This is not about global warming—- ;-) ! But how many times have you thought about ecologic fallacy? Not many of us think about it and would wonder what it has to do with cancer care. This problem has been on my mind for years as I have watched cancer patients and health care professionals struggle with the difference between their real-life experience of individual patients and the result of medical research literature.
Because cancer does not have one “cause,” literature is replete with risk factors for cancers. For example, breast cancer has been consistently associated with early onset of menarche, late onset of menopause, low and nulliparity, late age at first full-term pregnancy and high total lifetime breastfeeding duration. Yet many cancer care professionals, patients, and patients’ relatives have often wondered why their experience is so different from this litany of risk factors.

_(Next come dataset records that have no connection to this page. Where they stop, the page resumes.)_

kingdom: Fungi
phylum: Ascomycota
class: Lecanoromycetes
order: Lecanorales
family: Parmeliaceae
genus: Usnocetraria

Many times, the individual patient with breast cancer in Africa is young, multiparous, has had late age at onset of menarche, and has had high total lifetime duration of breastfeeding. This causes great distress because apparently the patient’s profile does not fit that of someone “who should have cancer.” This distress derives directly from drawing conclusions about individuals—in this case, patients with breast cancer—from aggregate—in this case, epidemiology—data.
So next time you see patients whose characteristics do not fit that of the general population of individuals with that kind of cancer, think about ecological fallacy and remember that this one case does not make a difference. There will always be patients in the tails of the distribution whose characteristics are different from that of the majority of patients and this should not lead us to erroneous conclusions.
Now, having said this, such outliers may, in some circumstances, be informative. They may represent a different pattern of disease with different etiology, requiring different treatments and having different outcome. How can one tell which of the aberrant presentations is an interesting phenomenon and which is not? Now that is where the challenge lies.